When family offices, high net worth individuals (HNWIs), and ultra high net worth individuals (UHNWIs) are looking to purchase luxury assets (particularly yachts, art, and aircraft), there are several factors to consider. Consider the best structure for purchasing and holding such luxury assets.
When purchasing luxury assets, one of the first things to consider is the structure in which such luxury assets are purchased and subsequently held. One of the most popular options is to hold luxury assets through a special purpose vehicle (SPV) in the British Virgin Islands (BVI).
What is SPV? Why use SPV?
An SPV is generally a corporate structure (usually a BVI operating company) established solely for the purpose of purchasing and holding high-end assets, offering some or all combinations of (depending on the exact SPV structure used) There is a tendency to The following benefits:
Financing flexibility and risk limitations: SPVs can potentially be structured “off-balance sheet” to provide new luxury financing at the SPV level without increasing debt/security for the broader corporate group or high net worth/ultra high net worth individuals. Can be used to secure financing for assets. Directly (subject to any warranties given). Transfer/sale: If you wish to sell or transfer your luxury assets in the future, you can do so with minimal hassle as the SPV can be sold as a self-contained entity. This may also have additional benefits as permits and registrations (for yachts and aircraft) do not need to be transferred and remain in the name of the transferring SPV. Limited Liability: Most SPVs benefit from ‘limited liability claims’. This means that, in most cases, existing group companies or high net worth/ultra high net worth individuals are insulated from financial risks in the event of default or other issues related to luxury assets. (Subject to any warranties given).

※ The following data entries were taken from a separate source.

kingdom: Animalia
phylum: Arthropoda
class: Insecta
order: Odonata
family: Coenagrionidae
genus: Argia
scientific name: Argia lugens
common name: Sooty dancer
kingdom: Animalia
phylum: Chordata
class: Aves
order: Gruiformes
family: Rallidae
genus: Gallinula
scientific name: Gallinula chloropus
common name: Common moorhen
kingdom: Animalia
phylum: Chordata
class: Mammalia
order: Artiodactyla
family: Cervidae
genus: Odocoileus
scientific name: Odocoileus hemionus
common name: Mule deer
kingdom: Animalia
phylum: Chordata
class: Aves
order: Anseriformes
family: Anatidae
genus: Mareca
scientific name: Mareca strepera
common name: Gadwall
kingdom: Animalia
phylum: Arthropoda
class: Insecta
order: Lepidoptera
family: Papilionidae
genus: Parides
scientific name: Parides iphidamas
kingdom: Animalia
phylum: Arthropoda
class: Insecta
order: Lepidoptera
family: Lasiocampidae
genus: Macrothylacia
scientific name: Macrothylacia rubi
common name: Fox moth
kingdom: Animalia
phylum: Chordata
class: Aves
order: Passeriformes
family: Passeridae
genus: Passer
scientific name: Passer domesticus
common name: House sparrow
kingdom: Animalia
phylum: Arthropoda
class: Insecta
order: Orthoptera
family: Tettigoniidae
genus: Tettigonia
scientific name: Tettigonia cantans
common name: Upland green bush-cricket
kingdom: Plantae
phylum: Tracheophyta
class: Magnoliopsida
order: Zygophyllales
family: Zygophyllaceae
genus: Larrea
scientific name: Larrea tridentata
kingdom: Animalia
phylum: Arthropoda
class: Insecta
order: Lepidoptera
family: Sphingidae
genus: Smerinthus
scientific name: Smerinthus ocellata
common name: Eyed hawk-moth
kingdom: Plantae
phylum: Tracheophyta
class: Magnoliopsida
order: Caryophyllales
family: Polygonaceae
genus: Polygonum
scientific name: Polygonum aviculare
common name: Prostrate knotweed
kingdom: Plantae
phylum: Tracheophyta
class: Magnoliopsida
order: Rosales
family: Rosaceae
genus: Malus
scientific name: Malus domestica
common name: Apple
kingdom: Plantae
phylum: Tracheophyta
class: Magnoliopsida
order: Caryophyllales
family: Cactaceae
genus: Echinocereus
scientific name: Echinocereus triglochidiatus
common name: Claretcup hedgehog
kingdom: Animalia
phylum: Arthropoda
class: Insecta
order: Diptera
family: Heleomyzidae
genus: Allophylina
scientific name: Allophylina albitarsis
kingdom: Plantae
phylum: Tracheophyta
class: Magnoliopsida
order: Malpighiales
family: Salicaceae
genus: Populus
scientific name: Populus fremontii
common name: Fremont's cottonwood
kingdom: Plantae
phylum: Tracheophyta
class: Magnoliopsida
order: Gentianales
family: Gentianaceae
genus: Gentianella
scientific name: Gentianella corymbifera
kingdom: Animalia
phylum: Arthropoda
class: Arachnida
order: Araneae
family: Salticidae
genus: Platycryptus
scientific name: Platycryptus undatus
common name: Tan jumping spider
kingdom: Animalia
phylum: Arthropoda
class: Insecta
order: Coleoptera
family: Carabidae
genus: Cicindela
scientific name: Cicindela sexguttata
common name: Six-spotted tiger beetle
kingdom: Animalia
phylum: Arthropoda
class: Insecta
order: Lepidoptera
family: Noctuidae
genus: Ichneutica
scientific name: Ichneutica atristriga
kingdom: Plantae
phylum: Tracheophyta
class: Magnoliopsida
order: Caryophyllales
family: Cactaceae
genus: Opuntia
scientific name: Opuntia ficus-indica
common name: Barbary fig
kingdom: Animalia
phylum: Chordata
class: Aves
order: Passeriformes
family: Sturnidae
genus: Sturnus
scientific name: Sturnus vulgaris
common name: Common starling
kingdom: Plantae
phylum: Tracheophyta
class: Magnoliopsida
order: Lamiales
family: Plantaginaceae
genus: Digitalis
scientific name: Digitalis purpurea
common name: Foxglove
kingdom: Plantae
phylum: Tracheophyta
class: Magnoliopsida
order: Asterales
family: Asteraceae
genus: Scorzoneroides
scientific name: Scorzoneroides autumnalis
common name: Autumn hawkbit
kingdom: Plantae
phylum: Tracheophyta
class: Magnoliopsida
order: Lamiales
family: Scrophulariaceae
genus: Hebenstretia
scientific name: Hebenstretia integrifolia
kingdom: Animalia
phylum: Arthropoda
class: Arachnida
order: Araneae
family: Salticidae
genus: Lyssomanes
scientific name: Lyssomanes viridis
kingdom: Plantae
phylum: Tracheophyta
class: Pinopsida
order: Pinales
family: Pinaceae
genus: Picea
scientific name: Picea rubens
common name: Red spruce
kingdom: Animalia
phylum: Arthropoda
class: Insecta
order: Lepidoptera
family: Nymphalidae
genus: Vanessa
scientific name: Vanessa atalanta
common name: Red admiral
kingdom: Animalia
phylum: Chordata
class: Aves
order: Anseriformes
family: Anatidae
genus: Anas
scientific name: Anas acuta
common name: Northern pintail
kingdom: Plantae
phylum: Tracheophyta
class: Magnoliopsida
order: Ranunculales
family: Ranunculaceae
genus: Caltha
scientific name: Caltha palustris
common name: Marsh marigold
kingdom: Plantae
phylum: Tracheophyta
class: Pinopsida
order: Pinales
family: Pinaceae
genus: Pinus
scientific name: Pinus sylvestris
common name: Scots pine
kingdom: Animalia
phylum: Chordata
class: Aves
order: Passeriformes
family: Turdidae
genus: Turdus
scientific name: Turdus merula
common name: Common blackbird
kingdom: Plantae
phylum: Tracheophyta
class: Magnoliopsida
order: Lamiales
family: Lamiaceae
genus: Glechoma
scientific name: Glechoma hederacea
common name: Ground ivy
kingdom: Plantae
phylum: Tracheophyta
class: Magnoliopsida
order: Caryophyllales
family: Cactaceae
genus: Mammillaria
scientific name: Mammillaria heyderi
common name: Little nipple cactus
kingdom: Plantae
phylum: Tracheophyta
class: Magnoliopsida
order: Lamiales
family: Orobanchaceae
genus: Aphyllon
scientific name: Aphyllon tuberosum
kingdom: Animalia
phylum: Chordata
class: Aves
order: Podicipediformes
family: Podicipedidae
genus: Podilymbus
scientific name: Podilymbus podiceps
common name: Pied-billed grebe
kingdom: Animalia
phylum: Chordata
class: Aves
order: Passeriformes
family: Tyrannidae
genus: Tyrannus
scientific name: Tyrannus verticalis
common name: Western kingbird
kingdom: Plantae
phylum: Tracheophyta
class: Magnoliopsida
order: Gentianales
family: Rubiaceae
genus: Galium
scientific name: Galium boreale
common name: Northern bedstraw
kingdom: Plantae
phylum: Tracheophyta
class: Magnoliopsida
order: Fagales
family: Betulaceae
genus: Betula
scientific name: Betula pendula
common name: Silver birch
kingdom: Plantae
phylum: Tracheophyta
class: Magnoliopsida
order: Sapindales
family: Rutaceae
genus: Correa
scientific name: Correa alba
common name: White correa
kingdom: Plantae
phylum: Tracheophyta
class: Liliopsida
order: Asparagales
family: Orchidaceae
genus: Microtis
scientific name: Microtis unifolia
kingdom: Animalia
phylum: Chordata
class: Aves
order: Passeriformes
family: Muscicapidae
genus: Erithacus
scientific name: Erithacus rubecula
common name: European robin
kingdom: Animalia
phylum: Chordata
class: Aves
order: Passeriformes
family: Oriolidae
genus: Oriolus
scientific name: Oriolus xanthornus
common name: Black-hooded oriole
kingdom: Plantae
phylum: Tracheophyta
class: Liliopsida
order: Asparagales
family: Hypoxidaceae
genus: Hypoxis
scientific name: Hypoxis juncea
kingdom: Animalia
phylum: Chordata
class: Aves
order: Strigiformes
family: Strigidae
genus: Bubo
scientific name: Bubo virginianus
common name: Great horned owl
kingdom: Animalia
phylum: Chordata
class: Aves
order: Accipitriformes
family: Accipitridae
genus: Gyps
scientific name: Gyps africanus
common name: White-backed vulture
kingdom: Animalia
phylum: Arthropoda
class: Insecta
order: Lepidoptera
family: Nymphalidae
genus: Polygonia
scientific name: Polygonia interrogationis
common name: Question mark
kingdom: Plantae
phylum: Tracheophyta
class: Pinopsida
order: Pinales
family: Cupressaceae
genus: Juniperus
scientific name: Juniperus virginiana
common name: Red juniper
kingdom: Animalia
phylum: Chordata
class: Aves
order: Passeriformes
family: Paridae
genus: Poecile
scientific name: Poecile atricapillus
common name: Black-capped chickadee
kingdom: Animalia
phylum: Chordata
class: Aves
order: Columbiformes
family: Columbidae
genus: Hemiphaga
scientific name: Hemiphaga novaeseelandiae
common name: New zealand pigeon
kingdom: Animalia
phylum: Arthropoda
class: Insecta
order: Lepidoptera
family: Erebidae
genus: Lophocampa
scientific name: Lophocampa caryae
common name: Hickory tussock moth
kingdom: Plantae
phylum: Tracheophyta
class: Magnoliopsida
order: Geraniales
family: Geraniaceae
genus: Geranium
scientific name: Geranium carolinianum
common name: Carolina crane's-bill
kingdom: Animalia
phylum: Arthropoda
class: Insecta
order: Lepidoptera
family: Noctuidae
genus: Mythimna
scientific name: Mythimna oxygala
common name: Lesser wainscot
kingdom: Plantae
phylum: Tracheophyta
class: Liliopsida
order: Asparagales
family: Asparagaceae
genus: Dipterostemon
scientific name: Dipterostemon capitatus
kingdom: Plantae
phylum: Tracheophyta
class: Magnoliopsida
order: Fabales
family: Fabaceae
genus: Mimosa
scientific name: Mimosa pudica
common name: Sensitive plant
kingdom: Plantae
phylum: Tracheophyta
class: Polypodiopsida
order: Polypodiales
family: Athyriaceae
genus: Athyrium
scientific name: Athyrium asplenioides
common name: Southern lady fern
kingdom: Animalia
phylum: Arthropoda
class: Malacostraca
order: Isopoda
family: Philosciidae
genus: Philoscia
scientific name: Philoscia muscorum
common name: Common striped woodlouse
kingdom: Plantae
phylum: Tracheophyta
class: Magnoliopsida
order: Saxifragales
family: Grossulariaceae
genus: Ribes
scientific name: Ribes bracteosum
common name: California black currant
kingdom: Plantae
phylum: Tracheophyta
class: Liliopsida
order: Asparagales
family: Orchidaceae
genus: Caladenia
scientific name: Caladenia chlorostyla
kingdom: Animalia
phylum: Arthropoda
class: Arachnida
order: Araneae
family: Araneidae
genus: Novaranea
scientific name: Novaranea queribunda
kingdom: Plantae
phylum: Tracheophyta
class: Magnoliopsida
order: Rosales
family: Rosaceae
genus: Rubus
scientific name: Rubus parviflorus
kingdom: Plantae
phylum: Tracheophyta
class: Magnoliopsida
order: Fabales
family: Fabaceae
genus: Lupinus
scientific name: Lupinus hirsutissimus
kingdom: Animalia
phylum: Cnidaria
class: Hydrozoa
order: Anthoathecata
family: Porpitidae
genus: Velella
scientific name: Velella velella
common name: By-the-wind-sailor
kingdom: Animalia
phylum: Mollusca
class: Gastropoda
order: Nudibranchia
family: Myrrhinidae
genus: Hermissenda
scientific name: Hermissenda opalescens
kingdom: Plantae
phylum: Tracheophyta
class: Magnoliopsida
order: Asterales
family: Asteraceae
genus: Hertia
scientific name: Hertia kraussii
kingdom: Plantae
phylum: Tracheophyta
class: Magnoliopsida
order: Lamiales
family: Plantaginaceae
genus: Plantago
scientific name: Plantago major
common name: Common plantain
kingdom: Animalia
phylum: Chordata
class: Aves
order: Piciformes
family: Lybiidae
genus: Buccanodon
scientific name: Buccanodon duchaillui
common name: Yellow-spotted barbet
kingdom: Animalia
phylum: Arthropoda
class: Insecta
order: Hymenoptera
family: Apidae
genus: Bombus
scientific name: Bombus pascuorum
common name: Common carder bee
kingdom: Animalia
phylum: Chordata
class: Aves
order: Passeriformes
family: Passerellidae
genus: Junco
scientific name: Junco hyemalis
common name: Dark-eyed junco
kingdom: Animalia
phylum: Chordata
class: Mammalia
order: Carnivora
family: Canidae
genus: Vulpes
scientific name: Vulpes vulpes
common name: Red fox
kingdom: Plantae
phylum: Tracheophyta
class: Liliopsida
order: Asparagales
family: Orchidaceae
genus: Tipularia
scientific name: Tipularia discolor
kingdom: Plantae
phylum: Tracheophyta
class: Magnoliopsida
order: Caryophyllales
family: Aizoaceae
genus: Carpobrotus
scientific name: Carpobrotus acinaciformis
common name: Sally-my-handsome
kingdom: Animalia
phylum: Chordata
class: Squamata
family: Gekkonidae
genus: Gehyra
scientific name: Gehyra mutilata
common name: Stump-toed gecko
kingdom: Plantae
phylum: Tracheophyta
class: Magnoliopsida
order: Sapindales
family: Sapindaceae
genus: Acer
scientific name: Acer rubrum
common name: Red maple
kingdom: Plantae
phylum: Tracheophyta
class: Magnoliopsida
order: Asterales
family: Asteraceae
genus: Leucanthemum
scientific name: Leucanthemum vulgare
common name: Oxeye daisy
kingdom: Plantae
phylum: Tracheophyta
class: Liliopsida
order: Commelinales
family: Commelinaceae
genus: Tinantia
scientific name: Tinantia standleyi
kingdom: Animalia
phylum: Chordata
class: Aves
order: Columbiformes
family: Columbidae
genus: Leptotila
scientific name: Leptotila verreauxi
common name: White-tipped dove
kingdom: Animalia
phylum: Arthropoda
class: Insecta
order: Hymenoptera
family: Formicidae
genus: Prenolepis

BVI as primary jurisdiction of choice for luxury asset SPVs
The BVI is one of the most popular jurisdictions chosen when setting up an SPV to hold luxury assets. The BVI is one of the world’s leading offshore financial centers and offers the following key benefits:
Reputation: The BVI is one of the most well-known and well-established offshore financial centers and is known for its reputation as one of the most well-known and well-established offshore financial centres, with a number of lesser-known parties making claims such as: It offers significant advantages compared to unconventional offshore financial centres. offers similar benefits. Confidentiality: Details of the shareholders/members of the BVI SPV are not currently available to the public unless elected otherwise. Tax Neutrality: The BVI is tax neutral, meaning there is no income tax, corporate tax, or capital gains tax in the BVI. Furthermore, except in very special circumstances, the BVI does not impose stamp duty on the transfer of shares in an SPV where the SPV is sold as a self-contained entity holding high-grade assets. British Overseas Territories: Ultimate executive authority in the BVI is vested in the British Crown and is exercised on behalf of the Governor-General of the British Virgin Islands. Legal System: The BVI has a recognized and well-developed common law legal system with final appeal to the Privy Council in London. Legislation: The BVI has a very flexible and easy-to-use corporate legislation compared to some onshore/other offshore jurisdictions. Banking: The BVI is not subject to any exchange controls and uses the US dollar as its primary currency. Cost: Compared to most other established offshore financial centres, the cost of establishing and maintaining an SPV within the BVI is low.
BVI SPV structure
The main legislation governing BVI companies is the BVI Business Corporations Act 2004 (as amended) (BCA), which makes provision for several different types of BVI companies. However, for BVI SPVs formed to hold high-end assets, a BVI Business Company Limited by Shares (BVI BC) is commonly chosen, with the following key characteristics:
BVI BC has a separate legal personality. This means that in most cases the shareholder/member’s liability is limited to the unpaid amount, if any, of the shares in question. In most cases, such amounts are zero or only nominal. The day-to-day running of a BVI BC can be left to the company’s directors (who usually do not need to be physically based in the BVI). The SPV has a registered agent and registered office based in the BVI and handles certain day-to-day administrative aspects of maintaining the BVI BC on behalf of its clients, reducing their administrative burden*. BVI BC is a common SPV format that is widely recognized worldwide. BVI BC is not subject to statutory financial aid limitations.
conclusion
Purchasers of yachts, art, aircraft, and other luxury assets face important decisions regarding the structure of such acquisitions. Multiple options are available, including various forms of SPVs with different corporate addresses, allowing buyers to find the best combination of quality, flexibility, administrative convenience, cost/tax efficiency, and international acceptance. You need to find a jurisdiction that offers it. The BVI has emerged as the jurisdiction of choice for sophisticated family offices and high net worth/ultra high net worth individuals looking to acquire and hold luxury assets, offering a flexible, tax efficient and safe place to do business. We have and will continue to lead the way.